University of Nebraska to provide beds for COVID-19 patients
Governor Pete Ricketts, along with other state officials gave information during the daily COVID-19 update.
On Thursday, Nebraska entered into an agreement with the University of Nebraska System to provide quarantine housing.
This allows the State to use beds at the University of Nebraska-Lincoln, University of Nebraska at Omaha and the University of Nebraska at Kearney.
The agreement will create bed space for three purposes:
- Quarantining individuals who need monitoring
- People in isolation while waiting for testing results
- Discharging patients who are convalescing
This contract will provide about 2,100 bed with food and janitorial services.

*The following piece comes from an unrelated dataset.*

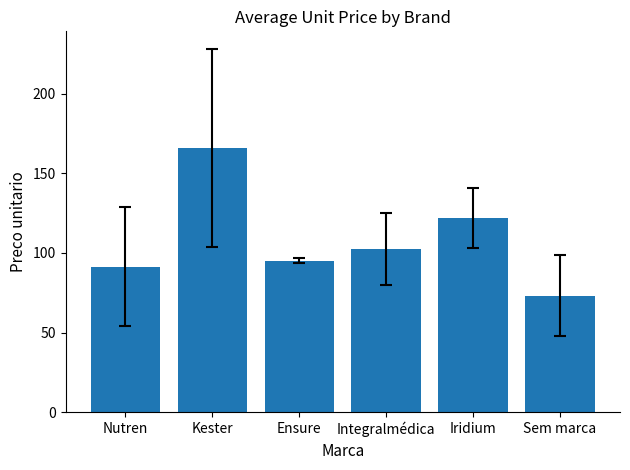

Which has a higher value, Kester or Sem marca?

Kester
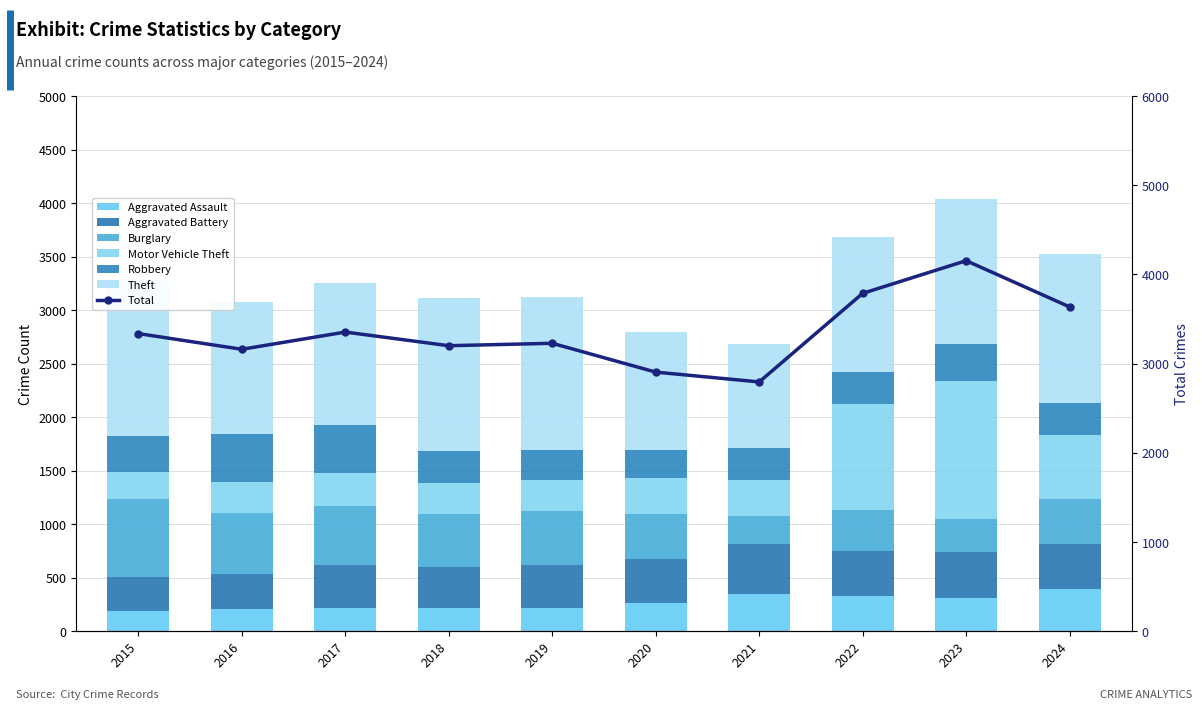

What is the spread (max minus min) of values at 2015?

1255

The State and the federal government will cover the cost of these beds.
The governor said the State is still working on staffing of the dorms and there's no timetable as to when the facilities will be used.
Also during the Thursday briefing, First Lady Susanne Shore announced the Nebraska Impact’s COVID-19 Relief Fund
Nebraska Impact is a nonprofit whose mission is to connect Nebraskans with one another, bridge communities, and enhance state pride by initiating statewide programming that encourages volunteerism and economic development.
The nonprofit is leveraging its statewide connections to assist Nebraskans in need.
The Nebraska Impact COVID-19 Relief Fund will be directed through statewide Community Collaboratives that are part of Bring Up Nebraska, a program administered by the Nebraska Children and Families Foundation (NCFF).
Funds will help individual communities meet their local needs, which may include financial assistance for rent, mortgage, and utilities payments; provisions for food pantries; or supplies for students from low-income families now studying from home.
With the assistance and support of NCFF and the Nebraska Department of Health and Human Services, each Community Collaborative has an intimate understanding of its community's needs, challenges, and strengths. Collaborations are also situated on the frontlines where they can readily solve the problems of area residents.
Nebraska Impact and NCFF are also working with the Nebraska Department of Education and the Nebraska’s ESUs to identify technology needs for students from low-income families who are now studying from home.
To learn more about the relief fund, visit
Both Governor Ricketts and Commissioner John Albin, from the Department of Labor both stressed the importance that Nebraskans should not walk away from their jobs in the hopes of collecting unemployment benefits. If you quit your job, you will be ineligible for unemployment benefits.
The federal CARES Act created a temporary program that offers benefits to individuals not eligible for regular unemployment insurance benefits including the self-employed, independent contractors, gig workers, and others.
- Self-employed Nebraskans who have been affected by the pandemic should go ahead and file for unemployment. NDOL will automatically review every claim that comes in for eligibility.
- By applying this week, Nebraskans will be eligible to receive benefits for this week.
The CARES Act also increases the amount an individual will receive by $600 for every week an individual is unemployed.
- Once NDOL receives guidance from the federal government, all individuals who qualify will receive $600 in additional benefits for each eligible week of unemployment, including prior weeks.
- Regular unemployment claims will start to be processed Thursday. NDOL will pay at the current rate and then make up additional payments once the federal government issues guidance related to the CARES Act.
The volume of unemployment claims in the past three weeks in Nebraska has been roughly equal to the total volume for 2019.
- NDOL has doubled the number of teammates processing claims in order to expedite payments.
- The Department’s goal is to make 80% of initial payments within 3-4 weeks of a new claim being filed.
Nationally, the number of unemployment claims doubled last week (an increase of 100%). In Nebraska, they only increased 56%, which is a sign of the state’s economic strength.
The State has taken action to provide unemployment relief:
1. Making the first week of eligibility payable rather than an unpaid waiting week.
2. Waiving the requirement to look for work.
3. Waiving benefit charges incurred by employers.
Also, declining an employer’s request to come back to work will also be treated as a “quit,” making a person ineligible for benefits.
Governor Ricketts is defending his refusal to issue a stay-at-home order. He said it's not in the State's plan.
The State developed its plan in consultation with experts at the University of Nebraska Medical Center and our public health agencies.
Since the virus will spread to different places at different times, and with varying rate, Nebraska has adopted a regional approach to social distancing.
The key to slowing the virus is to limit large social gatherings, which Nebraska has done. He said social distancing can take place without having to close down businesses.
Nebraskans should follow federal guidance to remain home.Most people in Nebraska are already doing so in compliance with the State’s limitations on social gatherings.
When it comes to COVID-19 testing, the number of daily test results jumped over 50% day-over-day between March 31 and April 1.
There were 696 results on April 1, an improvement from 404 on March 31.
DHHS is prioritizing the following persons for COVID-19 testing:
- Hospitalized patients with a clinical presentation consistent with COVID-19.
- Outpatients who are in high-risk or vulnerable populations.
- Residents and staff at 24-hour facilities.
- Health care workers.
- Public safety workers and first responders.
- Individuals older than 65 years old.
- Anyone with underlying conditions where a COVID-19 infection could result in severe illness or death.